Guodu-LookingOutwards05

daydream-labs-experiments

Lessons Learned from Prototyping VR Apps + Weird Reality Conference 

Stefan Welker (GoogleVR / Daydream Lab)

VR is something I’m not too knowledgeable about (yet), and still skeptical. The Weird Reality conference was my first exposure and experience related to this technology. I’m mostly concerned because of the potential motion sickness one can get from staying in a VR environment and the consequences from becoming disconnected from the physical world. But this conference has changed my perspective to view VR as a medium to further understand our natural world, collaborate in interdisciplinary teams, and help those experience or see something they normally cannot.

I was really intrigued by Stefan’s talk because of the parallels I saw between the way Google Daydream Lab approaches to designing for VR and the design process that I’ve been learning and applying in school. In design, we learn to feel comfortable with failure in order to improve; to iterate and test quickly to find the most appropriate solution to a problem. Stefan described their motto as Explore everything. Fail fast. Learn fast. It almost feels like they are in a rush to learn everything in order to have VR become a more widely accepted and helpful tool. In the past year they’ve built two new app prototypes each week, and the successes and failures show in just a few examples out of many that Stefan shared with us.

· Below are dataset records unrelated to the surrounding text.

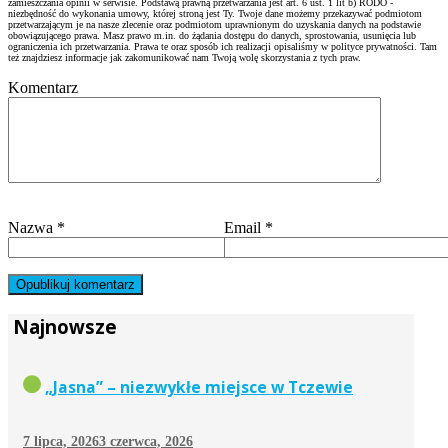
zamieszczania opinii w serwisie. Podstawą prawną przetwarzania jest art. 6 ust. 1 lit b) RODO -
niezbędność do wykonania umowy, której stroną jest Ty. Twoje dane możemy przekazywać podmiotom
przetwarzającym je na nasze zlecenie oraz podmiotom uprawnionym do uzyskania danych na podstawie
obowiązującego prawa. Masz prawo m.in. do żądania dostępu do danych, sprostowania, usunięcia lub
ograniczenia ich przetwarzania. Prawa te oraz sposób ich realizacji opisaliśmy w polityce prywatności. Tam
też znajdziesz informacje jak zakomunikować nam Twoją wolę skorzystania z tych praw.
Komentarz
Nazwa
*
Email
*
Najnowsze
„Jasna” – niezwykłe miejsce w Tczewie
7 lipca, 2026
3 czerwca, 2026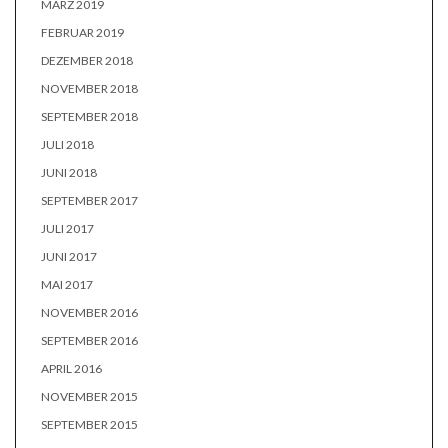
MÄRZ 2019
FEBRUAR 2019
DEZEMBER 2018
NOVEMBER 2018
SEPTEMBER 2018
JULI 2018
JUNI 2018
SEPTEMBER 2017
JULI 2017
JUNI 2017
MAI 2017
NOVEMBER 2016
SEPTEMBER 2016
APRIL 2016
NOVEMBER 2015
SEPTEMBER 2015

Stefan even joked that their teams thought it wasn’t sustainable at first.

Lots of realizations, setting criteria, challenges and discussions arose from their experiments like

  • users will test the limits of VR
  • without constraints in a multi-player setting, users may invade the privacy or personal space of other users
  • users can troll by not participating or responding in a timely manner
  • ice breakers are also important in a social VR setting because without an initiation of some sort, their is still social awkwardness
  • cloning and throwing objects is a lot of fun (experienced the throwing aspect in  the Institute for New Feeling’s Ditherer, in which it was possible to throw avocados on the ground)
  • adding play and whimsy into VR because you can and it’s fun

 

Even after listing some of these observations, I realize that with the seemingly limitless explorations that VR provides, understanding natural human behavior and psychology is integral in creating an environment and situation that encourages positive behavior from users.

Ultimately, (as cliche as this sounds), Stefan’s talk and the Weird Reality Conference opened up a new world for me in terms of the new possibilities and responsibilities that come with designing for VR, or AR.

As Vi Hart says, VR is powerful; designer and developer’s have the ability to create anything in their imagination, and user’s will have new found capabilities to experience the sublime and fly, or maybe flap.